Work request: I'd like the listing below copied exactly, with the images left out.
▬▬▬
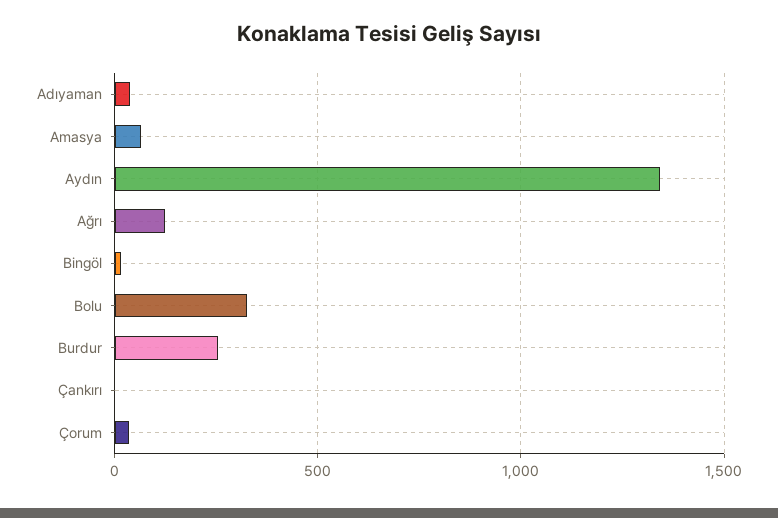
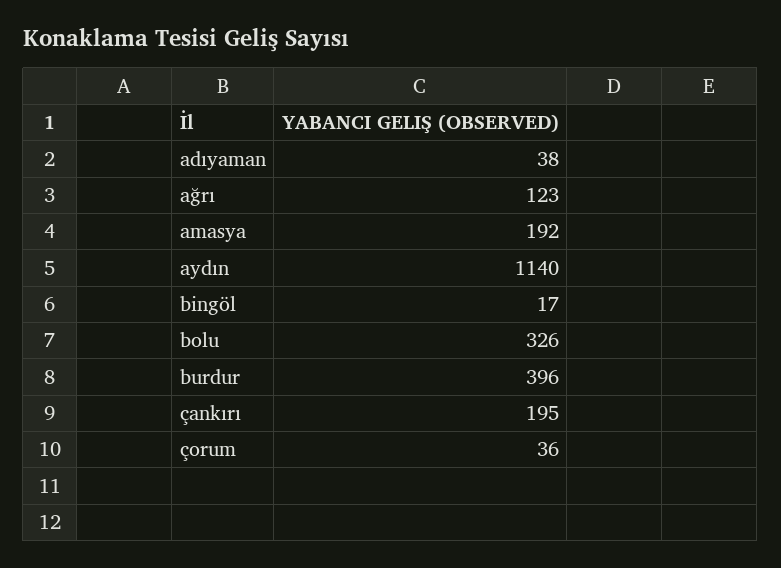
  {
    "Adıyaman": 38,
-   "Amasya": 50,
+   "Amasya": 192,
-   "Aydın": 1350,
+   "Aydın": 1140,
    "Ağrı": 123,
    "Bingöl": 17,
    "Bolu": 326,
-   "Burdur": 250,
+   "Burdur": 396,
-   "Çankırı": 0,
+   "Çankırı": 195,
    "Çorum": 36
  }

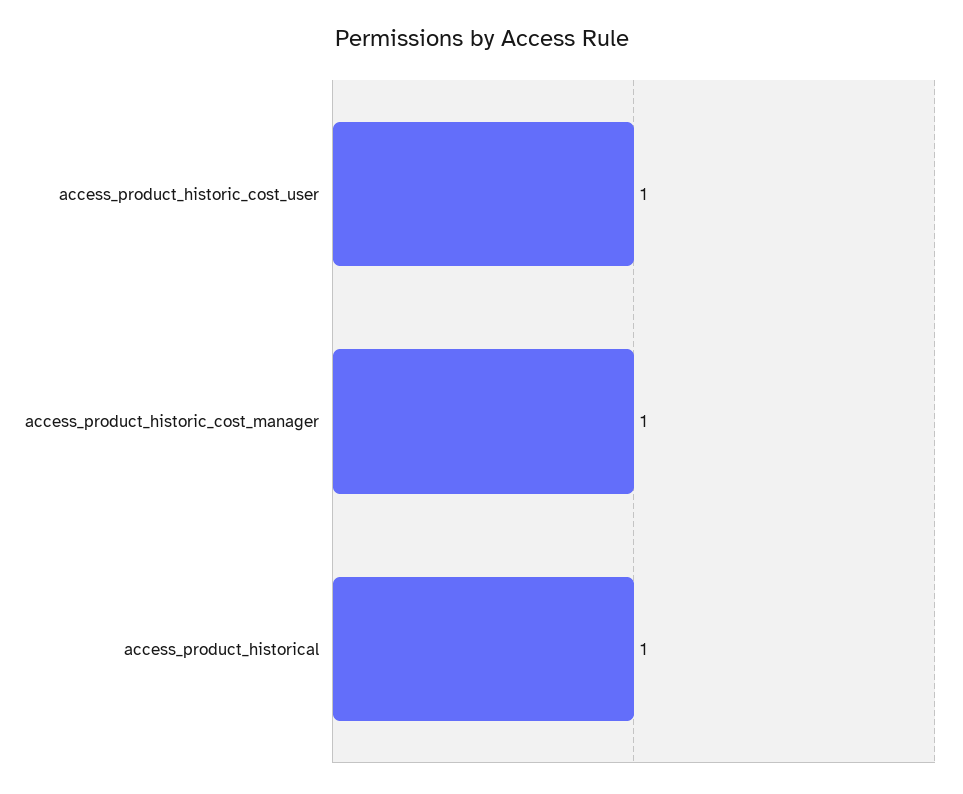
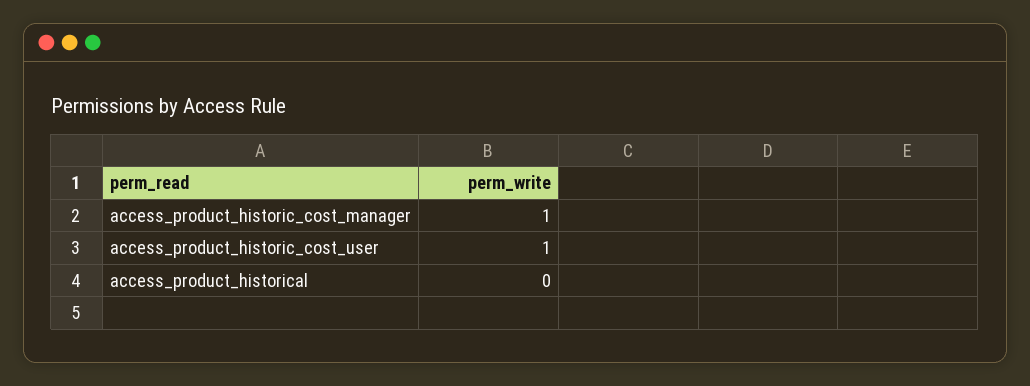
  {
    "access_product_historic_cost_user": 1,
    "access_product_historic_cost_manager": 1,
-   "access_product_historical": 1
+   "access_product_historical": 0
  }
▬▬▬
Task solution:
  {
    "Adıyaman": 38,
-   "Amasya": 50,
+   "Amasya": 192,
-   "Aydın": 1350,
+   "Aydın": 1140,
    "Ağrı": 123,
    "Bingöl": 17,
    "Bolu": 326,
-   "Burdur": 250,
+   "Burdur": 396,
-   "Çankırı": 0,
+   "Çankırı": 195,
    "Çorum": 36
  }

  {
    "access_product_historic_cost_user": 1,
    "access_product_historic_cost_manager": 1,
-   "access_product_historical": 1
+   "access_product_historical": 0
  }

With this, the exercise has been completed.